Tuesday, November 2, 2010

Wow my "Abs" are sore today

Today was the 1st day of the six (6) week Russian Squat Program and at the end of our training my "Abs" were sore and I didn't do one single sit-up, crazy right!!

This is from Mark Rippetoe:


First, by “abs”, I mean the muscles that surround the abdomen. I don’t just mean the rectus abdominis,the group in the front that everybody identifies with the term “six-pack” (that I never use), the most graphic visual evidence of both low bodyfat in most people and our remote connection to phylum anellida through its evident septa that separate the muscle into repeated segments. I refer to abs when everybody else refers to “the core” because I insist on being difficult, contrary, disagreeable and out of step with the infomercial people. This is the way I learned it, and I see no compelling reason to update. So in this article “abs” means the rectus, the internal and external obliques running across the lateral aspect of the abdomen, the transversalis (or transversus abdominis), and the muscles of the floor of the abdominal cavity.

Q: Rip, I have read numerous times in your articles the the primary function of the abs is isometric stabilisation, and I'm wondering - do ab wheel rollouts train this?

A: Ab rollouts with a wheel do train this. Do you not feel like you get enough ab work from heavy squats, presses, and pulls?

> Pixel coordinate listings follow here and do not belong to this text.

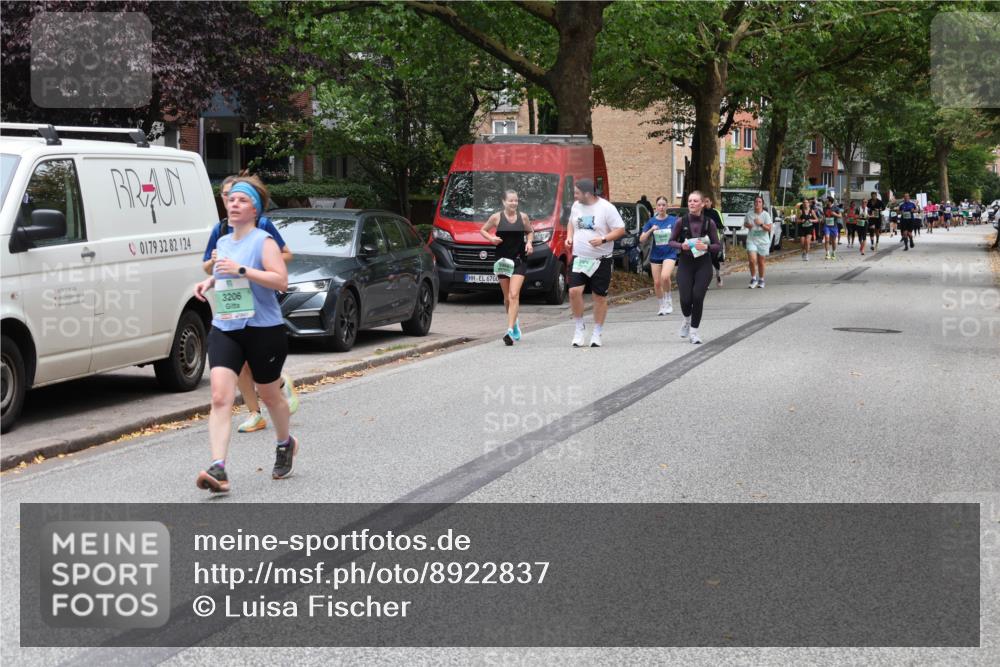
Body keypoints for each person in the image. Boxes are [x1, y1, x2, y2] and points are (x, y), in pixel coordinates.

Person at [193, 177, 297, 493]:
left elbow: (280, 281)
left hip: (263, 329)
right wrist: (209, 283)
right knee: (220, 397)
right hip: (226, 327)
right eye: (231, 199)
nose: (233, 204)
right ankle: (219, 468)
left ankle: (284, 442)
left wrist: (242, 270)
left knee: (269, 395)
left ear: (255, 209)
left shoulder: (263, 241)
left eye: (242, 200)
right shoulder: (223, 242)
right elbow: (224, 274)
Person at [565, 178, 626, 347]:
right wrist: (569, 237)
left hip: (601, 260)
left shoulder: (606, 208)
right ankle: (579, 327)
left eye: (577, 192)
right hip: (580, 258)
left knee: (599, 297)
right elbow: (571, 222)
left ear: (587, 193)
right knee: (574, 292)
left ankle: (597, 331)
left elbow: (620, 230)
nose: (574, 195)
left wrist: (604, 239)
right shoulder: (577, 206)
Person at [668, 191, 722, 344]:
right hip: (686, 264)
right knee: (685, 299)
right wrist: (681, 245)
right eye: (690, 201)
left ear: (702, 204)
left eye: (695, 201)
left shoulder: (708, 223)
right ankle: (686, 320)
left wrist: (706, 247)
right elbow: (671, 242)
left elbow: (717, 246)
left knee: (698, 297)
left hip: (703, 265)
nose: (691, 203)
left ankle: (694, 332)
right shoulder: (681, 221)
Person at [480, 189, 534, 345]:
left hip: (519, 259)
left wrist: (529, 242)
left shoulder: (523, 217)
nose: (514, 203)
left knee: (514, 294)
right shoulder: (496, 217)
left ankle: (509, 331)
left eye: (516, 200)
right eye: (511, 200)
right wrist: (491, 238)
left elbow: (530, 232)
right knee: (506, 298)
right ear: (503, 202)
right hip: (503, 260)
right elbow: (483, 230)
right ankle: (514, 323)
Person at [638, 196, 679, 314]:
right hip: (656, 255)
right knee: (656, 282)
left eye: (663, 205)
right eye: (659, 205)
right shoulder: (651, 221)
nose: (661, 207)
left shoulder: (673, 220)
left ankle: (668, 300)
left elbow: (680, 233)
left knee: (665, 277)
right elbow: (641, 239)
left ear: (667, 206)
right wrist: (651, 230)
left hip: (670, 253)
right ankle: (661, 306)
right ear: (656, 207)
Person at [744, 195, 772, 288]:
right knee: (752, 260)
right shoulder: (749, 214)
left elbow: (769, 229)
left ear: (762, 204)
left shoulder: (766, 215)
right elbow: (745, 224)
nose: (757, 203)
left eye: (759, 202)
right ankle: (753, 278)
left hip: (763, 241)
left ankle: (761, 280)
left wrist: (761, 224)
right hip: (751, 240)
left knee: (761, 261)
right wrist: (749, 225)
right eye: (756, 201)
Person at [702, 195, 725, 286]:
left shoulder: (716, 212)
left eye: (707, 201)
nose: (706, 203)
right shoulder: (700, 212)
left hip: (714, 239)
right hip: (703, 239)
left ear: (711, 202)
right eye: (704, 202)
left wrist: (712, 223)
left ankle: (718, 275)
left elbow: (721, 225)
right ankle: (705, 282)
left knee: (713, 259)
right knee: (704, 260)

For most lifters – and I mean the vast majority who will never squat 600, or even 500 – the stresses normally encountered under the bar provide all the work the abs need. They provide it safely, in the context in which it is used, and have the added advantage of not irritating the facet joints and discs with a lot of loaded flexion and extension. Ab training can provide a little additional strength stimulus for a while, but it just reinforces the work the abs are already receiving from squats, presses, and pulls. If you want to do them, wait until it is appropriate, and then choose an exercise that can be done heavy for a short ROM with strength-range reps and sets. When they plateau, just hit them occasionally. But for those of you with recurring low back problems, see what six situp-free months does to your back problems. I think you’ll be pleasantly surprised, and just as strong as you were before.